In 1976, Zippy began to appear in about 50 alternative weekly newspapers–syndicated only by me. From ’76 to ’85, Zippy was a weekly strip that I syndicated alone. In 1985, the San Francisco Examiner, a daily Hearst paper, was given over to a new generation. Will Hearst III called me into his office and offered that I do a strip for the paper. I thought he meant weekly. No, he wanted daily. That was a huge shock. I remember telling him that I’d have to think about it. I came back with a proposal for six months of backlog, running my weekly archives daily to help give me time to get into the flow of doing new material. He agreed so there I was in 1985.

Then, in 1986, one of the vice presidents at King Features came down to visit me in San Francisco and proposed that King Features take on Zippy as a daily comic strip. Once again, I was very surprised. This was not something I’d sought. Right away, I didn’t think the material was going to work around the country in places like Kansas City. King Features said to let them worry about that. I thought I’d try to kill the deal by asking for a lot more money than I’d been getting from the Examiner and King Features agreed instantly. They agreed to not censor me too. Suddenly, I was in New York signing a contract and trying to show salesmen how to sell Zippy. A couple of them got it and the rest looked like they wanted to be somewhere else.

At Popula, Shuja Haider interviews Eli Valley about his recent online encounter with Meghan McCain.

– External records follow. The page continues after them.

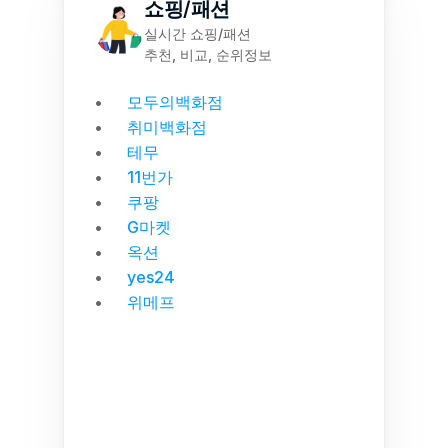
쇼핑/패션
실시간 쇼핑/패션
추천, 비교, 순위정보
모두의백화점
취미백화점
테무
11번가
쿠팡
G마켓
옥션
yes24
위메프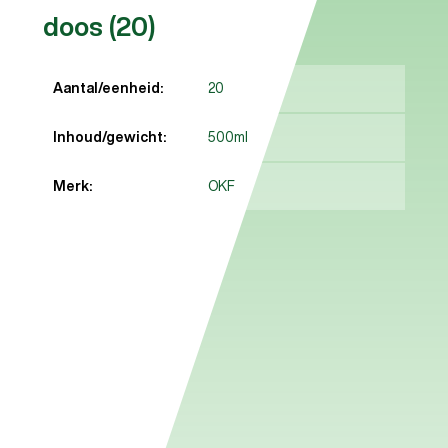
doos (20)
Aantal/eenheid:
20
Inhoud/gewicht:
500ml
Merk:
OKF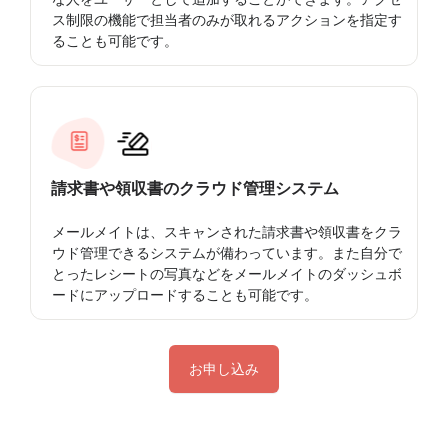
ス制限の機能で担当者のみが取れるアクションを指定す
ることも可能です。
請求書や領収書のクラウド管理システム
メールメイトは、スキャンされた請求書や領収書をクラ
ウド管理できるシステムが備わっています。また自分で
とったレシートの写真などをメールメイトのダッシュボ
ードにアップロードすることも可能です。
お申し込み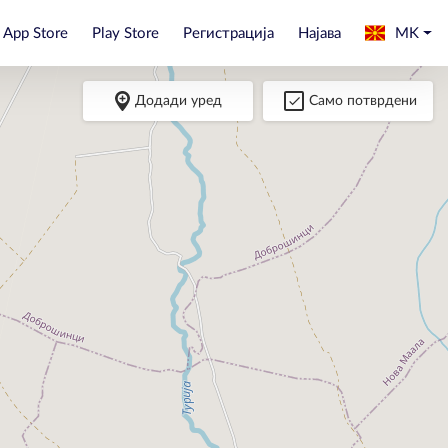
App Store
Play Store
Регистрација
Најава
MK
Додади уред
Само потврдени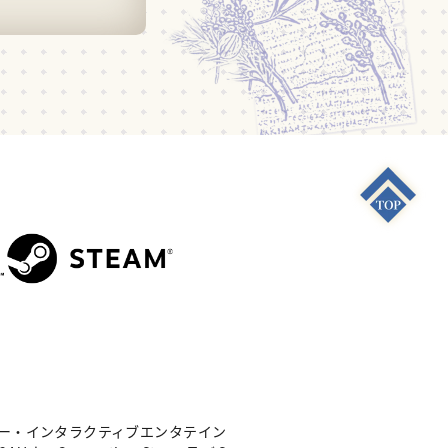
S4"は 株式会社ソニー・インタラクティブエンタテイン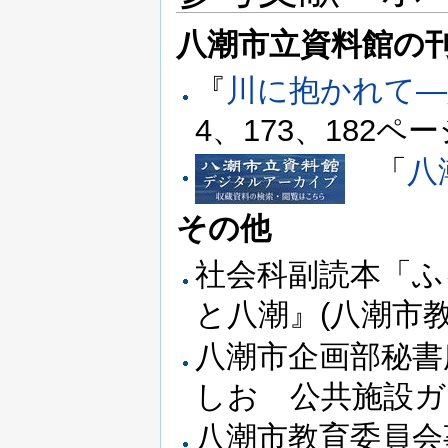
八潮市立資料館の
『
川に抱かれて―
4、173、182ペ
「
八
その他
社会科副読本「ふ
と八潮』(八潮市教
八潮市企画部秘書
しお 公共施設ガイ
八潮市教育委員会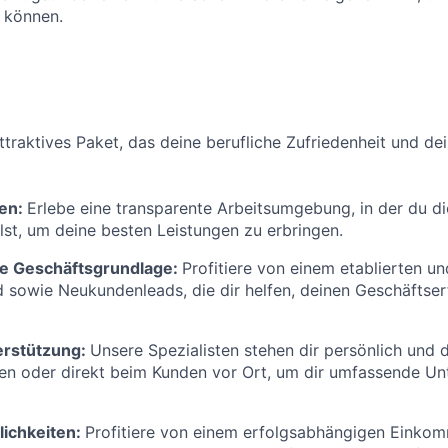
 können.
attraktives Paket, das deine berufliche Zufriedenheit und de
ren:
Erlebe eine transparente Arbeitsumgebung, in der du di
hlst, um deine besten Leistungen zu erbringen.
e Geschäftsgrundlage:
Profitiere von einem etablierten un
sowie Neukundenleads, die dir helfen, deinen Geschäftser
erstützung:
Unsere Spezialisten stehen dir persönlich und di
gen oder direkt beim Kunden vor Ort, um dir umfassende Un
ichkeiten:
Profitiere von einem erfolgsabhängigen Einkom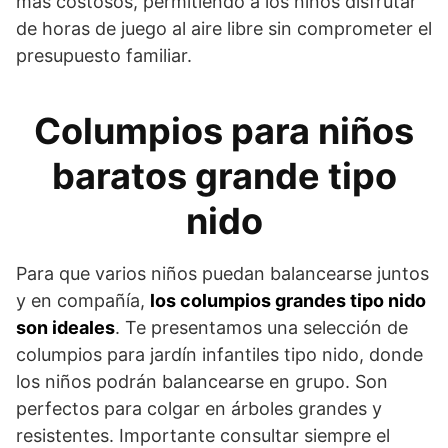
más costosos, permitiendo a los niños disfrutar
de horas de juego al aire libre sin comprometer el
presupuesto familiar.
Columpios para niños
baratos grande tipo
nido
Para que varios niños puedan balancearse juntos
y en compañía,
los columpios grandes tipo nido
son ideales
. Te presentamos una selección de
columpios para jardín infantiles tipo nido, donde
los niños podrán balancearse en grupo. Son
perfectos para colgar en árboles grandes y
resistentes. Importante consultar siempre el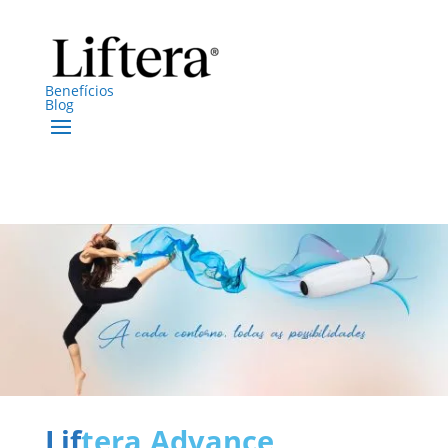
Benefícios
Blog
Lif
tera
Advance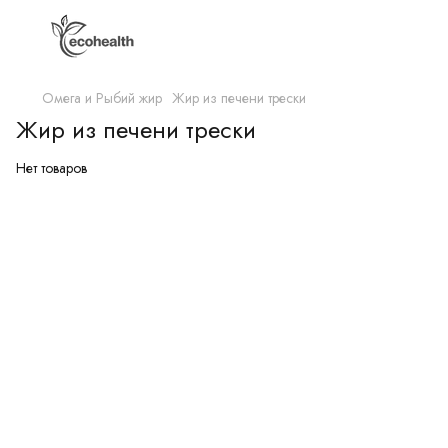
Омега и Рыбий жир
Жир из печени трески
Жир из печени трески
Нет товаров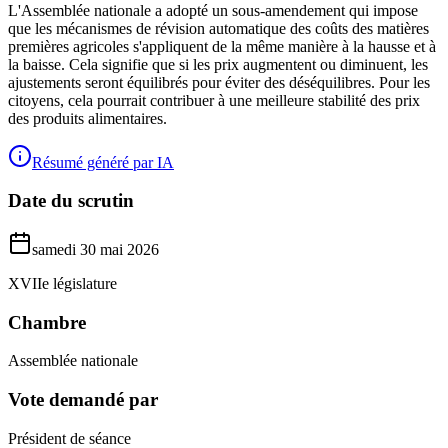
L'Assemblée nationale a adopté un sous-amendement qui impose
que les mécanismes de révision automatique des coûts des matières
premières agricoles s'appliquent de la même manière à la hausse et à
la baisse. Cela signifie que si les prix augmentent ou diminuent, les
ajustements seront équilibrés pour éviter des déséquilibres. Pour les
citoyens, cela pourrait contribuer à une meilleure stabilité des prix
des produits alimentaires.
Résumé généré par IA
Date du scrutin
samedi 30 mai 2026
XVIIe législature
Chambre
Assemblée nationale
Vote demandé par
Président de séance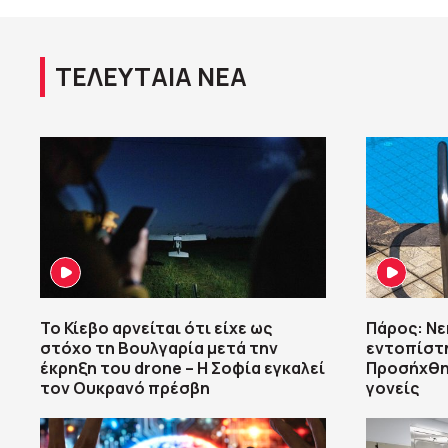
ΤΕΛΕΥΤΑΙΑ ΝΕΑ
Το Κίεβο αρνείται ότι είχε ως
Πάρος: Νε
στόχο τη Βουλγαρία μετά την
εντοπίστη
έκρηξη του drone – Η Σοφία εγκαλεί
Προσήχθη
τον Ουκρανό πρέσβη
γονείς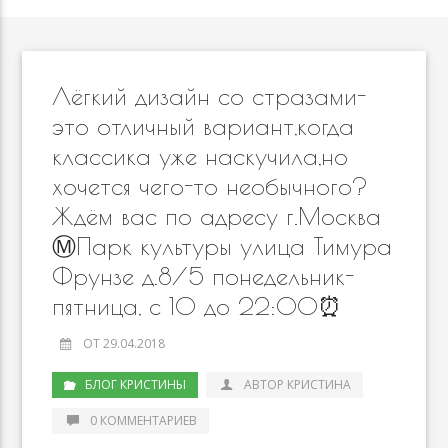
Лёгкий дизайн со стразами-
это отличный вариант,когда
классика уже наскучила,но
хочется чего-то необычного?
Ждём вас по адресу г.Москва
Ⓜ️Парк культуры улица Тимура
Фрунзе д.8/5 понедельник-
пятница, с 10 до 22:00⏰
ОТ 29.04.2018
БЛОГ КРИСТИНЫ
АВТОР КРИСТИНА
0 КОММЕНТАРИЕВ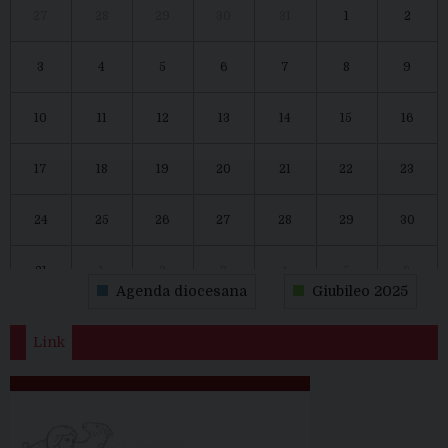
27
28
29
30
31
1
2
3
4
5
6
7
8
9
10
11
12
13
14
15
16
17
18
19
20
21
22
23
24
25
26
27
28
29
30
31
1
2
3
4
5
6
Agenda diocesana
Giubileo 2025
Link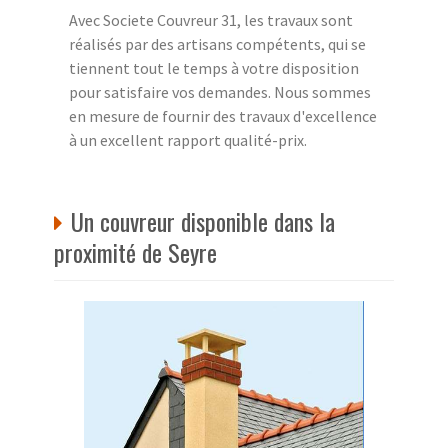
Avec Societe Couvreur 31, les travaux sont
réalisés par des artisans compétents, qui se
tiennent tout le temps à votre disposition
pour satisfaire vos demandes. Nous sommes
en mesure de fournir des travaux d'excellence
à un excellent rapport qualité-prix.
Un couvreur disponible dans la
proximité de Seyre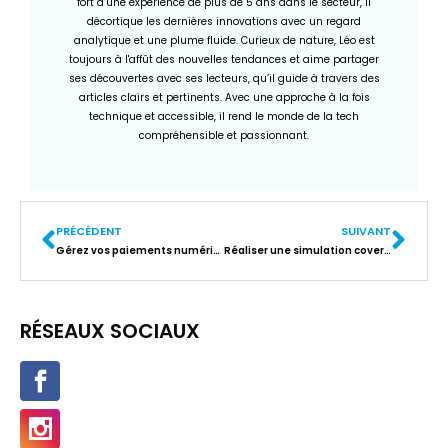
fort d’une expérience de plus de 5 ans dans le secteur, il
décortique les dernières innovations avec un regard
analytique et une plume fluide. Curieux de nature, Léo est
toujours à l'affût des nouvelles tendances et aime partager
ses découvertes avec ses lecteurs, qu’il guide à travers des
articles clairs et pertinents. Avec une approche à la fois
technique et accessible, il rend le monde de la tech
compréhensible et passionnant.
PRÉCÉDENT
SUIVANT
Gérez vos paiements numériques comme un pro avec les bons prépayés
Réaliser une simulation covering auto pour tester en ligne vos idées sans risque
RÉSEAUX SOCIAUX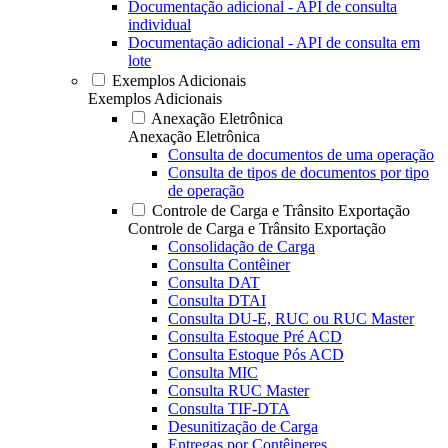
Documentação adicional - API de consulta
individual
Documentação adicional - API de consulta em
lote
Exemplos Adicionais
Exemplos Adicionais
Anexação Eletrônica
Anexação Eletrônica
Consulta de documentos de uma operação
Consulta de tipos de documentos por tipo
de operação
Controle de Carga e Trânsito Exportação
Controle de Carga e Trânsito Exportação
Consolidação de Carga
Consulta Contêiner
Consulta DAT
Consulta DTAI
Consulta DU-E, RUC ou RUC Master
Consulta Estoque Pré ACD
Consulta Estoque Pós ACD
Consulta MIC
Consulta RUC Master
Consulta TIF-DTA
Desunitização de Carga
Entregas por Contêineres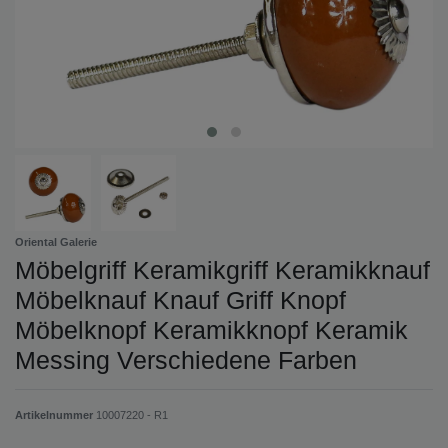
Oriental Galerie
Möbelgriff Keramikgriff Keramikknauf
Möbelknauf Knauf Griff Knopf
Möbelknopf Keramikknopf Keramik
Messing Verschiedene Farben
Artikelnummer
10007220 - R1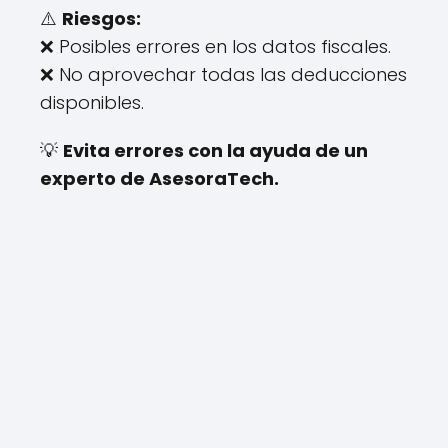
⚠️
Riesgos:
❌ Posibles errores en los datos fiscales.
❌ No aprovechar todas las deducciones
disponibles.
💡
Evita errores con la ayuda de un
experto de AsesoraTech.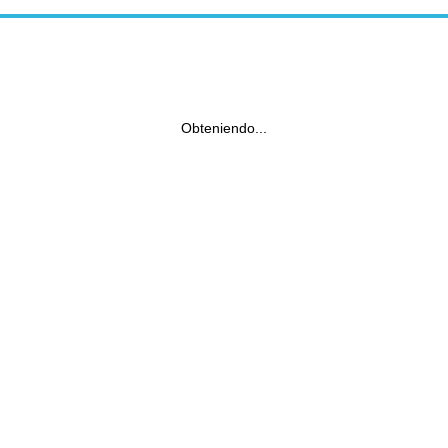
Obteniendo...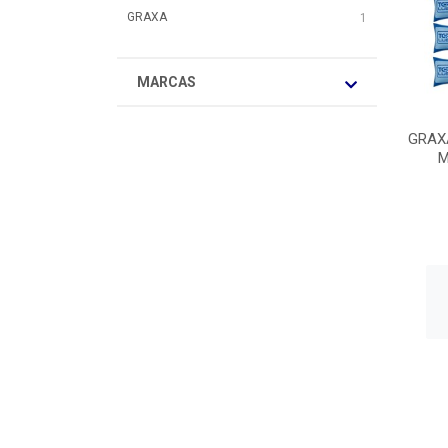
GRAXA
1
MARCAS
GRAX
M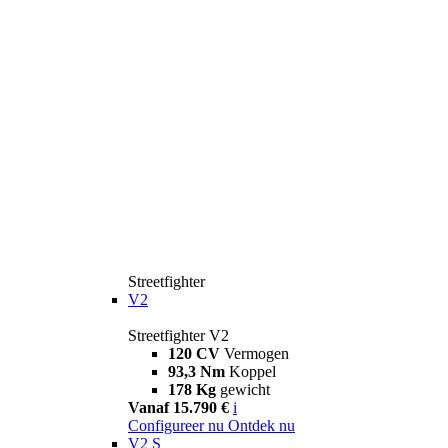
Streetfighter
V2
Streetfighter V2
120 CV
Vermogen
93,3 Nm
Koppel
178 Kg
gewicht
Vanaf 15.790 €
i
Configureer nu
Ontdek nu
V2 S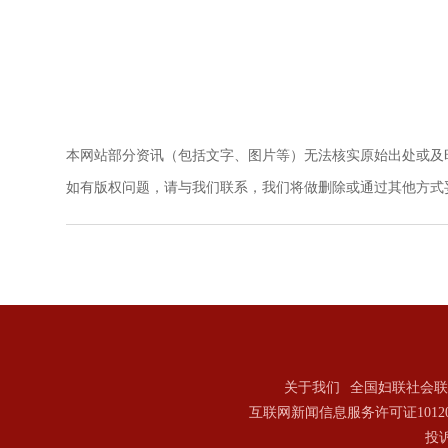
本网站部分资讯（包括文字、图片等）无法核实原始出处或及
如有版权问题，请与我们联系，我们将做删除或通过其他方式妥善解决。电
关于我们
全国妇联社会联
互联网新闻信息服务许可证101202
投诉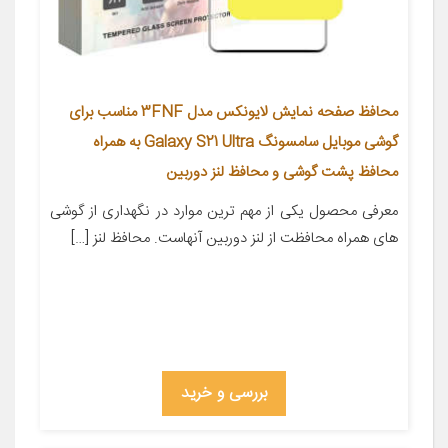
محافظ صفحه نمایش لایونکس مدل 3FNF مناسب برای
گوشی موبایل سامسونگ Galaxy S21 Ultra به همراه
محافظ پشت گوشی و محافظ لنز دوربین
معرفی محصول یکی از مهم ترین موارد در نگهداری از گوشی
های همراه محافظت از لنز دوربین آنهاست. محافظ لنز […]
بررسی و خرید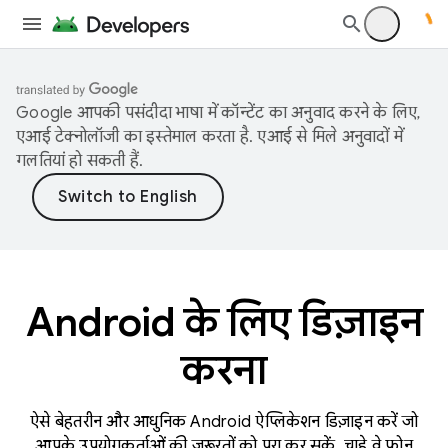
Google आपकी पसंदीदा भाषा में कॉन्टेंट का अनुवाद करने के लिए,
एआई टेक्नोलॉजी का इस्तेमाल करता है. एआई से मिले अनुवादों में
गलतियां हो सकती हैं.
Android के लिए डिज़ाइन
करना
ऐसे बेहतरीन और आधुनिक Android ऐप्लिकेशन डिज़ाइन करें जो
आपके उपयोगकर्ताओं की ज़रूरतों को पूरा कर सकें. चाहे वे फ़ोन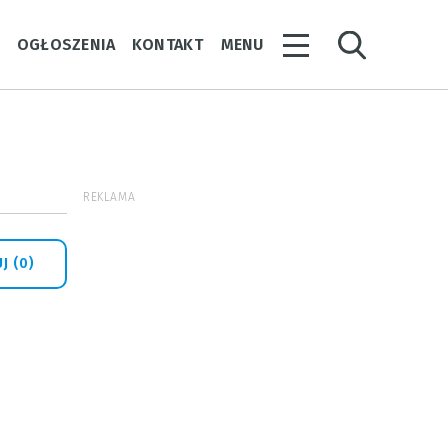
Y
OGŁOSZENIA
KONTAKT
MENU
REKLAMA
J (0)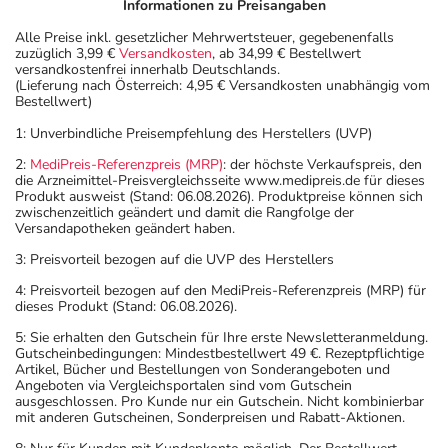
Informationen zu Preisangaben
Alle Preise inkl. gesetzlicher Mehrwertsteuer, gegebenenfalls
zuzüglich 3,99 €
Versandkosten
, ab 34,99 € Bestellwert
versandkostenfrei innerhalb Deutschlands.
(Lieferung nach Österreich: 4,95 € Versandkosten unabhängig vom
Bestellwert)
1: Unverbindliche Preisempfehlung des Herstellers (UVP)
2:
MediPreis-Referenzpreis (MRP)
: der höchste Verkaufspreis, den
die Arzneimittel-Preisvergleichsseite www.medipreis.de für dieses
Produkt ausweist (Stand: 06.08.2026). Produktpreise können sich
zwischenzeitlich geändert und damit die Rangfolge der
Versandapotheken geändert haben.
3: Preisvorteil bezogen auf die UVP des Herstellers
4: Preisvorteil bezogen auf den MediPreis-Referenzpreis (MRP) für
dieses Produkt (Stand: 06.08.2026).
5: Sie erhalten den Gutschein für Ihre erste Newsletteranmeldung.
Gutscheinbedingungen: Mindestbestellwert 49 €. Rezeptpflichtige
Artikel, Bücher und Bestellungen von Sonderangeboten und
Angeboten via Vergleichsportalen sind vom Gutschein
ausgeschlossen. Pro Kunde nur ein Gutschein. Nicht kombinierbar
mit anderen Gutscheinen, Sonderpreisen und Rabatt-Aktionen.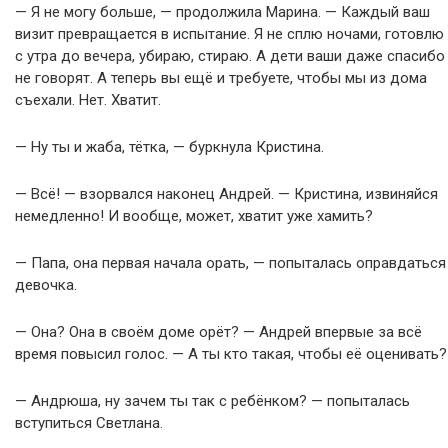
— Я не могу больше, — продолжила Марина. — Каждый ваш
визит превращается в испытание. Я не сплю ночами, готовлю
с утра до вечера, убираю, стираю. А дети ваши даже спасибо
не говорят. А теперь вы ещё и требуете, чтобы мы из дома
съехали. Нет. Хватит.
— Ну ты и жаба, тётка, — буркнула Кристина.
— Всё! — взорвался наконец Андрей. — Кристина, извиняйся
немедленно! И вообще, может, хватит уже хамить?
— Папа, она первая начала орать, — попыталась оправдаться
девочка.
— Она? Она в своём доме орёт? — Андрей впервые за всё
время повысил голос. — А ты кто такая, чтобы её оценивать?
— Андрюша, ну зачем ты так с ребёнком? — попыталась
вступиться Светлана.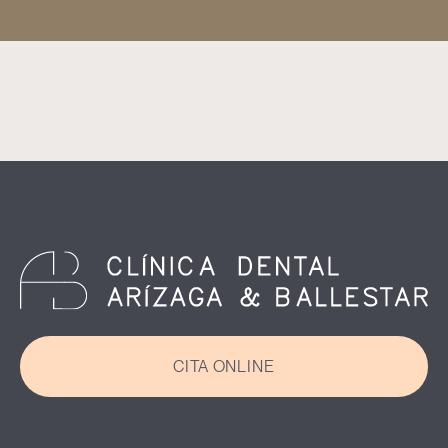
CITA ONLINE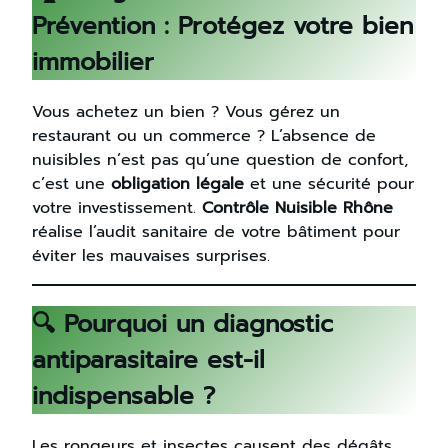
Prévention : Protégez votre bien
immobilier
Vous achetez un bien ? Vous gérez un
restaurant ou un commerce ? L’absence de
nuisibles n’est pas qu’une question de confort,
c’est une
obligation légale
et une sécurité pour
votre investissement.
Contrôle Nuisible Rhône
réalise l’audit sanitaire de votre bâtiment pour
éviter les mauvaises surprises.
🔍 Pourquoi un diagnostic
antiparasitaire est-il
indispensable ?
Les rongeurs et insectes causent des dégâts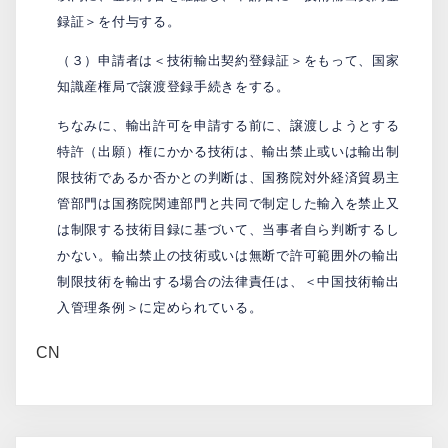
録証＞を付与する。
（３）申請者は＜技術輸出契約登録証＞をもって、国家
知識産権局で譲渡登録手続きをする。
ちなみに、輸出許可を申請する前に、譲渡しようとする
特許（出願）権にかかる技術は、輸出禁止或いは輸出制
限技術であるか否かとの判断は、国務院対外経済貿易主
管部門は国務院関連部門と共同で制定した輸入を禁止又
は制限する技術目録に基づいて、当事者自ら判断するし
かない。輸出禁止の技術或いは無断で許可範囲外の輸出
制限技術を輸出する場合の法律責任は、＜中国技術輸出
入管理条例＞に定められている。
CN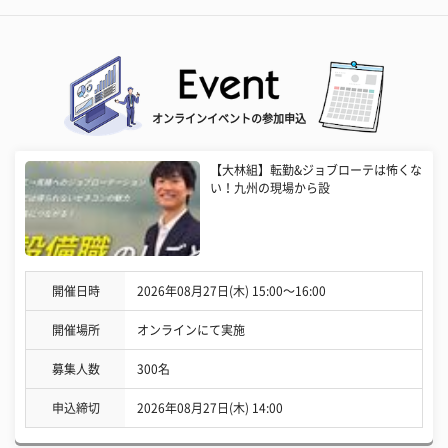
オンラインイベントの参加申込
【大林組】転勤&ジョブローテは怖くな
い！九州の現場から設
開催日時
2026年08月27日(木) 15:00〜16:00
開催場所
オンラインにて実施
募集人数
300名
申込締切
2026年08月27日(木) 14:00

Do you see monsters in the right-wingers you draw, just when you look at them, or does it emerge as you draw them?

You’re asking if I see them in—what’s that film noir word?

Chiaroscuro?

Yeah, thank you, no, I’m not quite a dog who sees things in, such, whatever. But I do see them as monstrous personalities, and ethically beyond the pale of what we’re supposed to be when we’re acting with empathy towards other humans, and I try to convey that in my art.

But I’ll be honest with you, it’s my personal aesthetic, I like drawing this way, even when I’m drawing friends. I find the art to be aesthetically appealing, but others might find it offensive.

—Reviews & Commentary. Tom Brevoort tries to glean as much info as he can via a close examination of the original art from Amazing Fantasy #15.

Even the logo for AMAZING FANTASY was redone from the version on the original Ditko version. This is due in part to the fact that, despite what legend has often said about it, AMAZING FANTASY #15 was not intended to be the final issue of the magazine when it was being put together. In fact, researcher Will Murray was able to lay out a compelling case for what the contents of AMAZING FANTASY #16 would have been, working off of the story job numbers written on each story’s splash and used for accounting purposes.

—Misc. Bill Frisell's got a new guitar with Jim Woodring art.